AP20187-induced activation of Fv2E-PERK in MEFs is protective against ER stress and nitrosylation stress. (A) Immunoblot of Fv2E-PERK from Wildtype (Perk+/+) and Perk−/− cells selected for stable expression of Fv2E-PERK and treated with 1 nM AP20187 for the indicated periods of time. The positions of the activated and phosphorylated (Fv2E-PERK^P) and the inactive hypophosphorylated Fv2E-PERK (Fv2E-PERK⁰) are indicated. (B) Immunoblot analysis of immunoprecipitated endogenous PERK, phosphorylated eIF2α (eIF2α-P), total eIF2α, ATF4, and CHOP from Perk+/+ and Perk−/− cells expressing Fv2E-PERK and treated with 1 nM AP20187 or 400 nM thapsigargin (Tg). The positions of the activated and phosphorylated (endogenous PERK^P) and the inactive hypophosphorylated PERK (endogenous PERK⁰) are indicated. (C) Photomicrographs of crystal-violet-stained cells with wild-type (S/S) or mutant (A/A) eIF2α genotypes expressing Fv2E-PERK treated with AP20187 or ethanol carrier prior to exposure to tunicamycin (Tm) for 16 h as described in Methods.
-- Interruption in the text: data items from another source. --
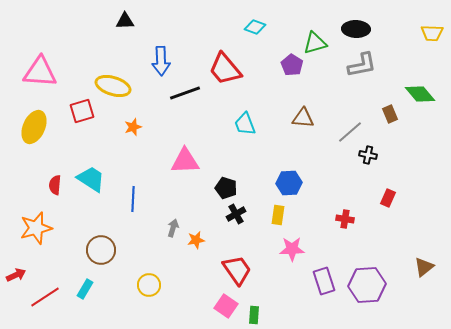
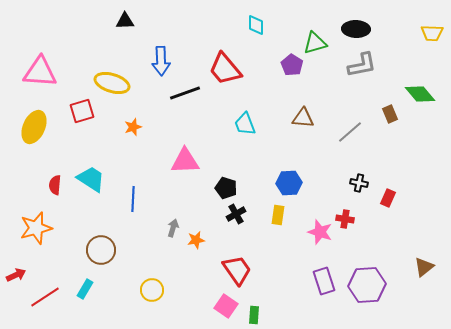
cyan diamond at (255, 27): moved 1 px right, 2 px up; rotated 70 degrees clockwise
yellow ellipse at (113, 86): moved 1 px left, 3 px up
black cross at (368, 155): moved 9 px left, 28 px down
pink star at (292, 249): moved 28 px right, 17 px up; rotated 20 degrees clockwise
yellow circle at (149, 285): moved 3 px right, 5 px down
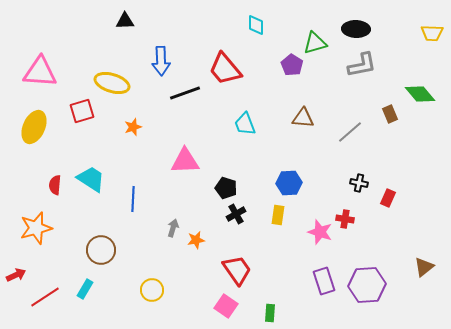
green rectangle at (254, 315): moved 16 px right, 2 px up
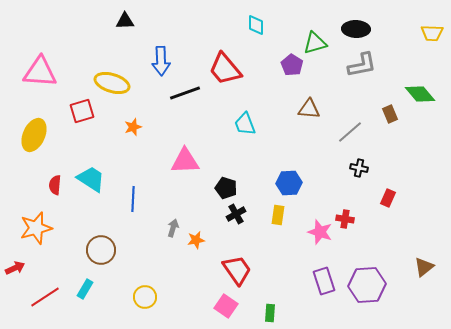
brown triangle at (303, 118): moved 6 px right, 9 px up
yellow ellipse at (34, 127): moved 8 px down
black cross at (359, 183): moved 15 px up
red arrow at (16, 275): moved 1 px left, 7 px up
yellow circle at (152, 290): moved 7 px left, 7 px down
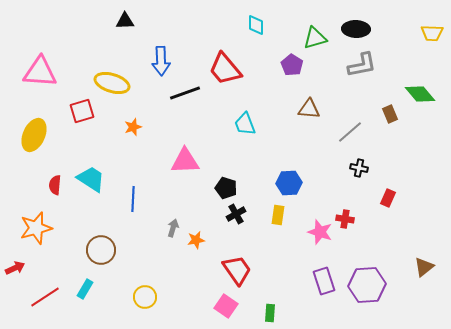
green triangle at (315, 43): moved 5 px up
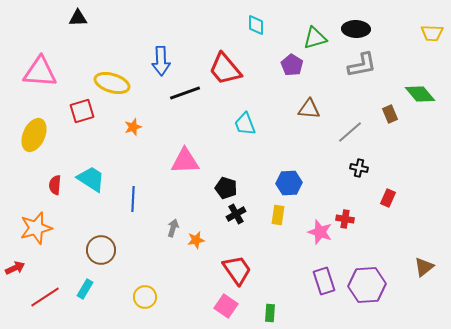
black triangle at (125, 21): moved 47 px left, 3 px up
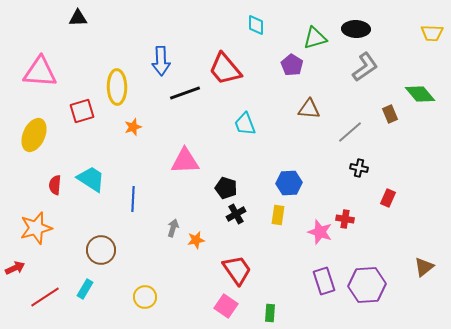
gray L-shape at (362, 65): moved 3 px right, 2 px down; rotated 24 degrees counterclockwise
yellow ellipse at (112, 83): moved 5 px right, 4 px down; rotated 72 degrees clockwise
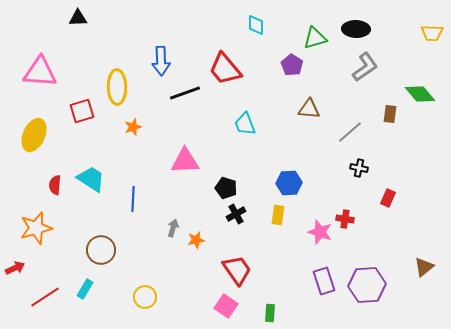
brown rectangle at (390, 114): rotated 30 degrees clockwise
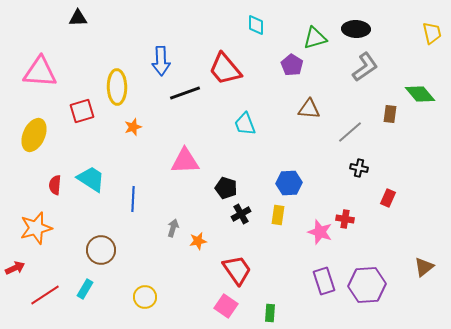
yellow trapezoid at (432, 33): rotated 105 degrees counterclockwise
black cross at (236, 214): moved 5 px right
orange star at (196, 240): moved 2 px right, 1 px down
red line at (45, 297): moved 2 px up
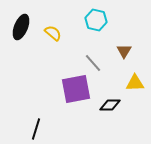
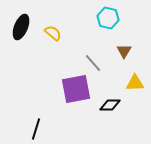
cyan hexagon: moved 12 px right, 2 px up
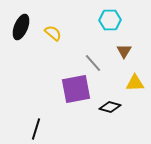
cyan hexagon: moved 2 px right, 2 px down; rotated 15 degrees counterclockwise
black diamond: moved 2 px down; rotated 15 degrees clockwise
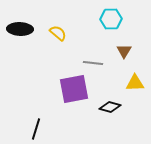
cyan hexagon: moved 1 px right, 1 px up
black ellipse: moved 1 px left, 2 px down; rotated 70 degrees clockwise
yellow semicircle: moved 5 px right
gray line: rotated 42 degrees counterclockwise
purple square: moved 2 px left
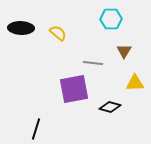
black ellipse: moved 1 px right, 1 px up
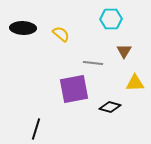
black ellipse: moved 2 px right
yellow semicircle: moved 3 px right, 1 px down
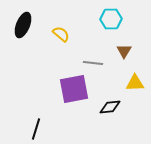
black ellipse: moved 3 px up; rotated 70 degrees counterclockwise
black diamond: rotated 20 degrees counterclockwise
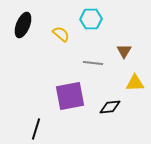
cyan hexagon: moved 20 px left
purple square: moved 4 px left, 7 px down
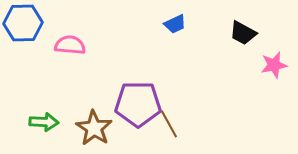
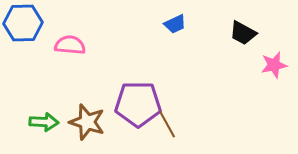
brown line: moved 2 px left
brown star: moved 7 px left, 6 px up; rotated 15 degrees counterclockwise
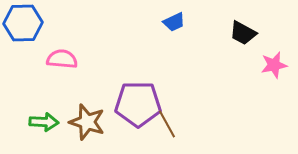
blue trapezoid: moved 1 px left, 2 px up
pink semicircle: moved 8 px left, 14 px down
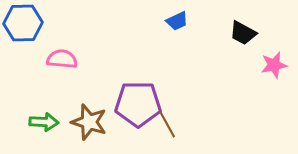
blue trapezoid: moved 3 px right, 1 px up
brown star: moved 2 px right
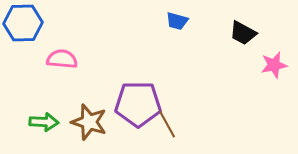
blue trapezoid: rotated 40 degrees clockwise
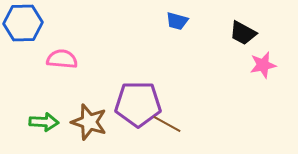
pink star: moved 11 px left
brown line: rotated 32 degrees counterclockwise
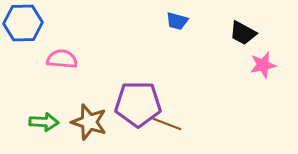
brown line: rotated 8 degrees counterclockwise
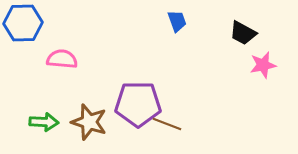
blue trapezoid: rotated 125 degrees counterclockwise
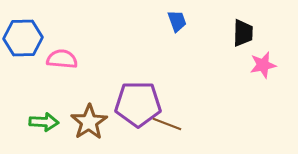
blue hexagon: moved 15 px down
black trapezoid: rotated 116 degrees counterclockwise
brown star: rotated 21 degrees clockwise
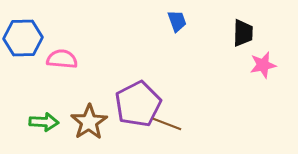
purple pentagon: rotated 27 degrees counterclockwise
The media were replaced after tunicamycin exposure and the cells were stained with crystal violet 6 days later. (D) Survival of cells with wild-type (S/S) or mutant (A/A) eIF2α genotypes expressing Fv2E-PERK that had been pretreated with 1 nM AP20187 or ethanol carrier and exposed to SIN-1 at the indicated concentrations. 100% survival is defined as the MTT reduction in cells that had not been exposed to SIN-1. The means±SEM of a representative experiment performed in triplicate and repeated twice are shown.